Oiled Sea Otter Rehabilitation Course

Anesthesia and Physical Restraint

Data concerning the physiological changes occurring with gestation and parturition indicate an increased health risk for pregnant mammals during anesthesia (Table 8.1; Benson and Thurmon, 1987). For example, cardiac work is increased during pregnancy, thus creating a decreased cardiac reserve. The increase in plasma volume may be greater than increases in red blood cell mass, resulting in decreased hemoglobin concentration and packed cell volume (PCV) in the pregnant anima1. If these changes are exacerbated by Heinz body formation associated with petroleum hydrocarbon toxicosis, the pregnant female may become anemic. Struggling during restraint or anesthetic induction could result in pulmonary congestion and heart failure in pregnant animals. The functional residual capacity of the lungs is decreased by pressure on the diaphragm and abdominal organs by the gravid uterus. The pressure of the enlarged uterus on the diaphragm and major abdominal vessels can alter oxygenation and return blood flow especially in marine mammals whose natural buoyancy probably minimizes these effects in the aquatic environment. Hypoxemia and hypercapnia may occur if the animal does not breathe properly. The fetus may be adversely affected by abnormal maternal acid/base balance or by decreases in maternal blood pressure which may reduce blood flow to the placenta and cause fetal hypoxia. Vomiting and aspiration are also more likely to occur in the pregnant animal during anesthesia. Complications include asphyxiation and pneumonitis.

In view of the above complicating factors, there is no ideal anesthetic for pregnant sea otters. Primary consideration should be given to minimizing the time from induction to recovery, and minimizing the effects of depression on the cardiopulmonary and respiratory systems of the mother (Benson and Thurmon, 1987).
The narcotic, fentanyl, was the most commonly used anesthetic at sea otter rehabilitation centers during the EVOS. It was usually combined with diazepam (to reduce the occurrence of seizures) and a tranquilizer such as azaperone or acetylpromazine (see Chapter 3). This protocol had the advantage of rapid and reliable induction after intramuscular injection. In addition, naloxone could be used as a reversal agent after completion of washing or treatments. All of these agents can cross the placenta (Briggs et a1., 1983).

Opiates can cause fetal depression proportional to the degree of analgesia produced. Fetal elimination of opiates may take up to two to six days in some species. Because opiate antagonists such as naloxone also cross the placenta, initial reversal of this depression will occur. However, naloxone itself can cause mild neonatal depression. Because naloxone has a short duration of action, renarcotization from the fentanyl may occur once the naloxone is metabolized and excreted. All otters, and especially neonates delivered within two days of maternal anesthesia, should be monitored for recurring signs of narcosis. Supplemental naloxone should be administered, if indicated.

Phenothiazine tranquilizers, including acetylpromazine, may promote opiateinduced depression but add little to analgesia. They induce hypotension, respiratory depression, and thermal instability. In contrast to the opiates, the duration of action of these tranquilizers is long (lasting up to eight hours) and cannot be reversed. The use of these tranquilizers in pregnant animals should be limited to markedly apprehensive or excited females.
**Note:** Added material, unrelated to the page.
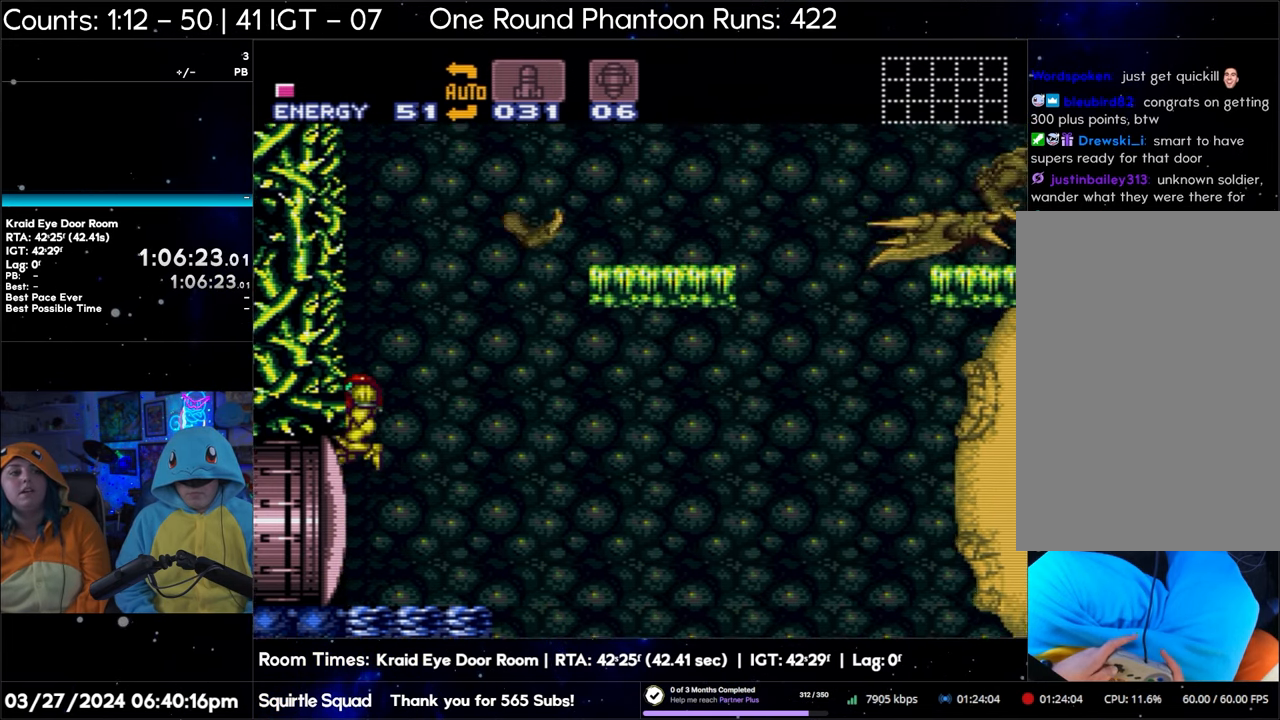
{"buttons": ["B", "DPAD_RIGHT"], "events": [[300, "DPAD_LEFT", "up"], [350, "B", "up"], [350, "DPAD_RIGHT", "down"], [400, "B", "down"]]}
The doses should be minimal to produce a calming effect, but not undue generalized depression.

When administered to pregnant animals, diazepam can produce lethargy, hypothermia, and hypotonus in the newborn. These effects are dose related and do not appear to cause severe problems when minimal doses are used (Benson and Thurmon, 1987). As a cautionary note, fetal deformities have been associated with the use of diazepam in the first trimester in human patients (Briggs et a1., 1983).

Inhalation anesthetics such as isoflurane and halothane readily cross the placenta, resulting in rapid fetal and maternal equilibrium. Consequently, a degree of depression is created in the fetus that is proportional to the depth of anesthesia in the mother. Deep levels of maternal anesthesia may cause maternal hypotension, decreased uterine blood flow and fetal acidosis. The same responses are observed in mothers suffering from circulatory collapse due to hypoglycemia, hypothermia, or shock. In view of this, the use of inhalation anesthetic agents in hypotensive pregnant otters should be minimized or avoided.

Sea otters in advanced pregnancy should be placed in lateral recumbency (on their side) during anesthesia to reduce pressure on the diaphragm and major vessels. Anaesthetic times should be kept short. Intravenous or subcutaneous fluids (normal saline or a 1-to-1 mixture of 5% dextrose solution and normal saline; 20 ml/kg/day) should be administered to maintain adequate blood pressure and perfusion. If I available, assisted ventilation or supplemental oxygen may be beneficial in severely depressed animals. However, positive pressure delivery systems are not recommended if interstitial or subcutaneous emphysema is suspected. (See Chapter 5.) Constant monitoring of body temperature is vital and methods to warm or cool the animals must be provided. Care must be exercised when moving anesthetized otters in advanced pregnancy to avoid abrupt rotational movements which might induce uterine torsion.